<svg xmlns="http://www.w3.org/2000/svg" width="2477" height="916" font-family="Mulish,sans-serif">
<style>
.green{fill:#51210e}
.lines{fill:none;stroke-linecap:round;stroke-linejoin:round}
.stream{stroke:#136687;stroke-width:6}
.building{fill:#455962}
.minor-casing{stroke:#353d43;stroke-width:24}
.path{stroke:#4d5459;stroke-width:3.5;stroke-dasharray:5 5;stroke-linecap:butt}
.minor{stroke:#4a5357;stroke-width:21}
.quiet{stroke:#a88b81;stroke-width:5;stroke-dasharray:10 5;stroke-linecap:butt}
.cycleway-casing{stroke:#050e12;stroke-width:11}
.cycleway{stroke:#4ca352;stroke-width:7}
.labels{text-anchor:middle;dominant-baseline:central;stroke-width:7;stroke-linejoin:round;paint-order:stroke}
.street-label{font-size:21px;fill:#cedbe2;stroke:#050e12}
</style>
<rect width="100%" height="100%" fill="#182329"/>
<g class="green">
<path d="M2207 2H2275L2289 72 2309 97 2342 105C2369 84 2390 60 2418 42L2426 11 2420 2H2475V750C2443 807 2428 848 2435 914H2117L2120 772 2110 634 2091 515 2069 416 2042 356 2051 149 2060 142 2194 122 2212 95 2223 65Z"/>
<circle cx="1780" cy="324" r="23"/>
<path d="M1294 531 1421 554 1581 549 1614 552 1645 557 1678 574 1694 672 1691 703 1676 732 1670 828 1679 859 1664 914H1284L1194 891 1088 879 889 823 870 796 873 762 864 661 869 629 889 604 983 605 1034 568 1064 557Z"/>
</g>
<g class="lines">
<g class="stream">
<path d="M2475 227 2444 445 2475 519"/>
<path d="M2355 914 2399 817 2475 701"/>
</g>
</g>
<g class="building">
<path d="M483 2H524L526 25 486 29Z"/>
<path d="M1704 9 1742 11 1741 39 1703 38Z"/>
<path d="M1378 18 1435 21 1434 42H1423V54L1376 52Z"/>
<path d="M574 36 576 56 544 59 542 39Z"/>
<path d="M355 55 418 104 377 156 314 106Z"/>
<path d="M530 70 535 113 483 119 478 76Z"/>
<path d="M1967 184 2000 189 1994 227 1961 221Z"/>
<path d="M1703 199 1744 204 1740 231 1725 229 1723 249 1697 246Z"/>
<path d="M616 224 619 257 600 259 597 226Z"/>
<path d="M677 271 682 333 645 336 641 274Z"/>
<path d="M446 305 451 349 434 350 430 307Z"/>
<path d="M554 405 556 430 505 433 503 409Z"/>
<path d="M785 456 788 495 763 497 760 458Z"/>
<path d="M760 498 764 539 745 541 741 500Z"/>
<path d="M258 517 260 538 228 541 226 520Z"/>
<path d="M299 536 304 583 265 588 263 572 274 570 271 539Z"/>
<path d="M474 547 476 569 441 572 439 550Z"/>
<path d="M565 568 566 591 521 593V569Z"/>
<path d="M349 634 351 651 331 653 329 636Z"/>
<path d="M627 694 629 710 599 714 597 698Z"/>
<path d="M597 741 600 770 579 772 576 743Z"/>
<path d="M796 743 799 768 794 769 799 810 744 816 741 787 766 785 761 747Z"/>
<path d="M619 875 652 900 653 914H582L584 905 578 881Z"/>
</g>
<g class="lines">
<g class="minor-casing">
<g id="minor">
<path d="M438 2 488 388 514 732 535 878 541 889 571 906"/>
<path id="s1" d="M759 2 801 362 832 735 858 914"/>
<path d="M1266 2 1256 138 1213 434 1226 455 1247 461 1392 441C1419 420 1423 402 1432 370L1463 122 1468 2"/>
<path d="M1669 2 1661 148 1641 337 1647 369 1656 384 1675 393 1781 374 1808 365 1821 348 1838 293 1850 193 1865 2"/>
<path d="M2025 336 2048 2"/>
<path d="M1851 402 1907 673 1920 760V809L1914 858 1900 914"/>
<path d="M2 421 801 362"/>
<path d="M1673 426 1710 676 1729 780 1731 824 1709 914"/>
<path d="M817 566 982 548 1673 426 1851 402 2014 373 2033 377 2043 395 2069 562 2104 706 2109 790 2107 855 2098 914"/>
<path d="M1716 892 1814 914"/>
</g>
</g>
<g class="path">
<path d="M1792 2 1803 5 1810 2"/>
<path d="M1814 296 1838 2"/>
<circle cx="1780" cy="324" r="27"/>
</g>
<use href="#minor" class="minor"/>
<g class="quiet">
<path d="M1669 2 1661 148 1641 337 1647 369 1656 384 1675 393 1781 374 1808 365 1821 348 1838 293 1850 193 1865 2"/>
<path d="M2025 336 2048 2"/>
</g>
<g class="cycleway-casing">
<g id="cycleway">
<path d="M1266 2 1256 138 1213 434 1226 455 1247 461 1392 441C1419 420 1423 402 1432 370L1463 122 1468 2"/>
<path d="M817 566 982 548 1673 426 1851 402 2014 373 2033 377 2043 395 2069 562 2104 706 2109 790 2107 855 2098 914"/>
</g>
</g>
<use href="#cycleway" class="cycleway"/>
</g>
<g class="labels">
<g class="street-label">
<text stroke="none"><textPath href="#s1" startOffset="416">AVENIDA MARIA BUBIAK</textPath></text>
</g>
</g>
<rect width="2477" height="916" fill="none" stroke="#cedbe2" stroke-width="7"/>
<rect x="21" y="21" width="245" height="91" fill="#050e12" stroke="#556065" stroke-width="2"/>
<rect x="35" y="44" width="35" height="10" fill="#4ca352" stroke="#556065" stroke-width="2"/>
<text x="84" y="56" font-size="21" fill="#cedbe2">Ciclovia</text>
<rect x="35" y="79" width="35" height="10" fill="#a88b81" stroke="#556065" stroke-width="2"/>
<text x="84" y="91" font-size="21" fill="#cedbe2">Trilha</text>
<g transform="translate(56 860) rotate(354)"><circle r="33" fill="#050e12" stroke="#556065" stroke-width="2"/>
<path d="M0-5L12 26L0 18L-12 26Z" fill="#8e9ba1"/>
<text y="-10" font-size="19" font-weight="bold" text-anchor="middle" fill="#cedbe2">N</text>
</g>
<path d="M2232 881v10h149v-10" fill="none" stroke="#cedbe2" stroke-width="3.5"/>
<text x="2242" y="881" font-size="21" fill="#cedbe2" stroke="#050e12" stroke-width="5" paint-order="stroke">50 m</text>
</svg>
##########
● **Work item**:
Write the records above out again, exactly as they are.

● **Expected output**:
<svg xmlns="http://www.w3.org/2000/svg" width="2477" height="916" font-family="Mulish,sans-serif">
<style>
.green{fill:#51210e}
.lines{fill:none;stroke-linecap:round;stroke-linejoin:round}
.stream{stroke:#136687;stroke-width:6}
.building{fill:#455962}
.minor-casing{stroke:#353d43;stroke-width:24}
.path{stroke:#4d5459;stroke-width:3.5;stroke-dasharray:5 5;stroke-linecap:butt}
.minor{stroke:#4a5357;stroke-width:21}
.quiet{stroke:#a88b81;stroke-width:5;stroke-dasharray:10 5;stroke-linecap:butt}
.cycleway-casing{stroke:#050e12;stroke-width:11}
.cycleway{stroke:#4ca352;stroke-width:7}
.labels{text-anchor:middle;dominant-baseline:central;stroke-width:7;stroke-linejoin:round;paint-order:stroke}
.street-label{font-size:21px;fill:#cedbe2;stroke:#050e12}
</style>
<rect width="100%" height="100%" fill="#182329"/>
<g class="green">
<path d="M2207 2H2275L2289 72 2309 97 2342 105C2369 84 2390 60 2418 42L2426 11 2420 2H2475V750C2443 807 2428 848 2435 914H2117L2120 772 2110 634 2091 515 2069 416 2042 356 2051 149 2060 142 2194 122 2212 95 2223 65Z"/>
<circle cx="1780" cy="324" r="23"/>
<path d="M1294 531 1421 554 1581 549 1614 552 1645 557 1678 574 1694 672 1691 703 1676 732 1670 828 1679 859 1664 914H1284L1194 891 1088 879 889 823 870 796 873 762 864 661 869 629 889 604 983 605 1034 568 1064 557Z"/>
</g>
<g class="lines">
<g class="stream">
<path d="M2475 227 2444 445 2475 519"/>
<path d="M2355 914 2399 817 2475 701"/>
</g>
</g>
<g class="building">
<path d="M483 2H524L526 25 486 29Z"/>
<path d="M1704 9 1742 11 1741 39 1703 38Z"/>
<path d="M1378 18 1435 21 1434 42H1423V54L1376 52Z"/>
<path d="M574 36 576 56 544 59 542 39Z"/>
<path d="M355 55 418 104 377 156 314 106Z"/>
<path d="M530 70 535 113 483 119 478 76Z"/>
<path d="M1967 184 2000 189 1994 227 1961 221Z"/>
<path d="M1703 199 1744 204 1740 231 1725 229 1723 249 1697 246Z"/>
<path d="M616 224 619 257 600 259 597 226Z"/>
<path d="M677 271 682 333 645 336 641 274Z"/>
<path d="M446 305 451 349 434 350 430 307Z"/>
<path d="M554 405 556 430 505 433 503 409Z"/>
<path d="M785 456 788 495 763 497 760 458Z"/>
<path d="M760 498 764 539 745 541 741 500Z"/>
<path d="M258 517 260 538 228 541 226 520Z"/>
<path d="M299 536 304 583 265 588 263 572 274 570 271 539Z"/>
<path d="M474 547 476 569 441 572 439 550Z"/>
<path d="M565 568 566 591 521 593V569Z"/>
<path d="M349 634 351 651 331 653 329 636Z"/>
<path d="M627 694 629 710 599 714 597 698Z"/>
<path d="M597 741 600 770 579 772 576 743Z"/>
<path d="M796 743 799 768 794 769 799 810 744 816 741 787 766 785 761 747Z"/>
<path d="M619 875 652 900 653 914H582L584 905 578 881Z"/>
</g>
<g class="lines">
<g class="minor-casing">
<g id="minor">
<path d="M438 2 488 388 514 732 535 878 541 889 571 906"/>
<path id="s1" d="M759 2 801 362 832 735 858 914"/>
<path d="M1266 2 1256 138 1213 434 1226 455 1247 461 1392 441C1419 420 1423 402 1432 370L1463 122 1468 2"/>
<path d="M1669 2 1661 148 1641 337 1647 369 1656 384 1675 393 1781 374 1808 365 1821 348 1838 293 1850 193 1865 2"/>
<path d="M2025 336 2048 2"/>
<path d="M1851 402 1907 673 1920 760V809L1914 858 1900 914"/>
<path d="M2 421 801 362"/>
<path d="M1673 426 1710 676 1729 780 1731 824 1709 914"/>
<path d="M817 566 982 548 1673 426 1851 402 2014 373 2033 377 2043 395 2069 562 2104 706 2109 790 2107 855 2098 914"/>
<path d="M1716 892 1814 914"/>
</g>
</g>
<g class="path">
<path d="M1792 2 1803 5 1810 2"/>
<path d="M1814 296 1838 2"/>
<circle cx="1780" cy="324" r="27"/>
</g>
<use href="#minor" class="minor"/>
<g class="quiet">
<path d="M1669 2 1661 148 1641 337 1647 369 1656 384 1675 393 1781 374 1808 365 1821 348 1838 293 1850 193 1865 2"/>
<path d="M2025 336 2048 2"/>
</g>
<g class="cycleway-casing">
<g id="cycleway">
<path d="M1266 2 1256 138 1213 434 1226 455 1247 461 1392 441C1419 420 1423 402 1432 370L1463 122 1468 2"/>
<path d="M817 566 982 548 1673 426 1851 402 2014 373 2033 377 2043 395 2069 562 2104 706 2109 790 2107 855 2098 914"/>
</g>
</g>
<use href="#cycleway" class="cycleway"/>
</g>
<g class="labels">
<g class="street-label">
<text stroke="none"><textPath href="#s1" startOffset="416">AVENIDA MARIA BUBIAK</textPath></text>
</g>
</g>
<rect width="2477" height="916" fill="none" stroke="#cedbe2" stroke-width="7"/>
<rect x="21" y="21" width="245" height="91" fill="#050e12" stroke="#556065" stroke-width="2"/>
<rect x="35" y="44" width="35" height="10" fill="#4ca352" stroke="#556065" stroke-width="2"/>
<text x="84" y="56" font-size="21" fill="#cedbe2">Ciclovia</text>
<rect x="35" y="79" width="35" height="10" fill="#a88b81" stroke="#556065" stroke-width="2"/>
<text x="84" y="91" font-size="21" fill="#cedbe2">Trilha</text>
<g transform="translate(56 860) rotate(354)"><circle r="33" fill="#050e12" stroke="#556065" stroke-width="2"/>
<path d="M0-5L12 26L0 18L-12 26Z" fill="#8e9ba1"/>
<text y="-10" font-size="19" font-weight="bold" text-anchor="middle" fill="#cedbe2">N</text>
</g>
<path d="M2232 881v10h149v-10" fill="none" stroke="#cedbe2" stroke-width="3.5"/>
<text x="2242" y="881" font-size="21" fill="#cedbe2" stroke="#050e12" stroke-width="5" paint-order="stroke">50 m</text>
</svg>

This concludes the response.